The issue is performance on basic language understanding tasks like anaphoricity. They made essentially no progress there.
The performance on question-answering tasks isn’t meaningful. We know from the many times results like these have been reported before, that they’re actually coming from extremely carefully prepared test datasets that won’t carry over to real world data.
An example is their reported results on simple arithmetic. The model doesn’t know how to do arithmetic. It just happened that its training dataset included a texts with arithmetic examples that matched the test corpus. Inferring the answer to “2 + 2 =“ based on the statistically most probable word to follow in a sentence, is not the same as understanding how to add 2 and 2.
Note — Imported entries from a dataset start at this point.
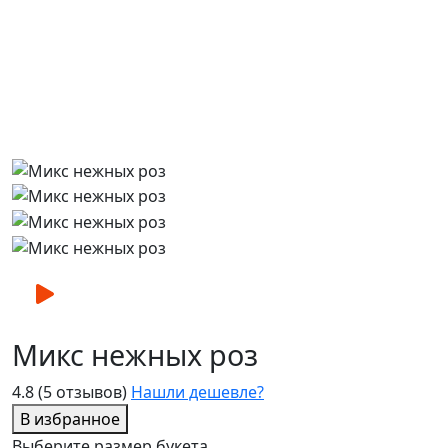
Микс нежных роз
4.8
(5 отзывов)
Нашли дешевле?
В избранное
Выберите размер букета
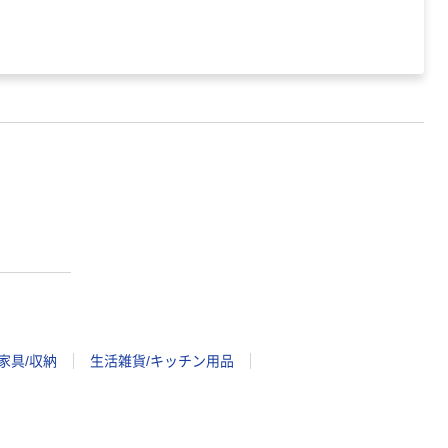
家具/収納
生活雑貨/キッチン用品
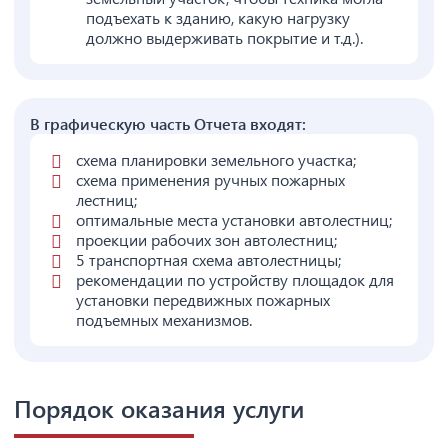
подъехать к зданию, какую нагрузку
должно выдерживать покрытие и т.д.).
В графическую часть Отчета входят:
схема планировки земельного участка;
схема применения ручных пожарных
лестниц;
оптимальные места установки автолестниц;
проекции рабочих зон автолестниц;
5 транспортная схема автолестницы;
рекомендации по устройству площадок для
установки передвижных пожарных
подъемных механизмов.
Порядок оказания услуги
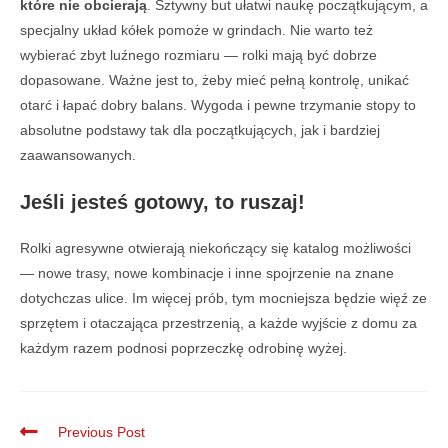
które nie obcierają
. Sztywny but ułatwi naukę początkującym, a
specjalny układ kółek pomoże w grindach. Nie warto też
wybierać zbyt luźnego rozmiaru — rolki mają być dobrze
dopasowane. Ważne jest to, żeby mieć pełną kontrolę, unikać
otarć i łapać dobry balans. Wygoda i pewne trzymanie stopy to
absolutne podstawy tak dla początkujących, jak i bardziej
zaawansowanych.
Jeśli jesteś gotowy, to ruszaj!
Rolki agresywne otwierają niekończący się katalog możliwości
— nowe trasy, nowe kombinacje i inne spojrzenie na znane
dotychczas ulice. Im więcej prób, tym mocniejsza będzie więź ze
sprzętem i otaczająca przestrzenią, a każde wyjście z domu za
każdym razem podnosi poprzeczkę odrobinę wyżej.
Previous Post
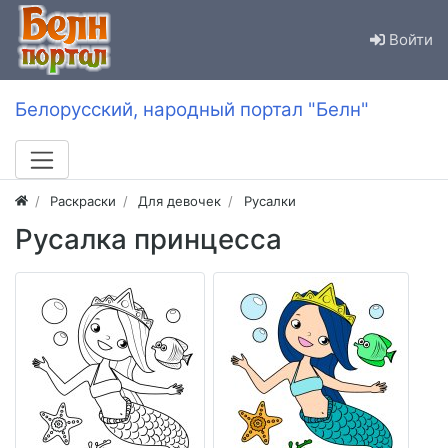
Войти
Белорусский, народный портал "Белн"
Раскраски
Для девочек
Русалки
Русалка принцесса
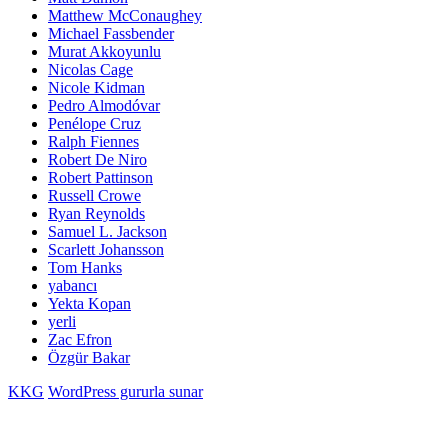
Matthew McConaughey
Michael Fassbender
Murat Akkoyunlu
Nicolas Cage
Nicole Kidman
Pedro Almodóvar
Penélope Cruz
Ralph Fiennes
Robert De Niro
Robert Pattinson
Russell Crowe
Ryan Reynolds
Samuel L. Jackson
Scarlett Johansson
Tom Hanks
yabancı
Yekta Kopan
yerli
Zac Efron
Özgür Bakar
KKG
WordPress gururla sunar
Very little progress. It doesn’t “understand” language at all. It isn’t a “few shot learner,” but it’s able to infer the answers to some questions because they’re textually similar to material in its training set.
(I’ve seen so many claims about few shot learning and the like - it always turns out not to really be true.)
You’re right that it could be fine tuned.
But it’s important to keep in mind, this was a model trained and tested on very clean, prepared text. The history of models like this shows that performance drops 20-30% on real world text. So where they’re saying 83% on anaphoricity, or whatever, I’m reading 60%.
I appreciate that my brain reference caused a great deal of confusion, sorry about that.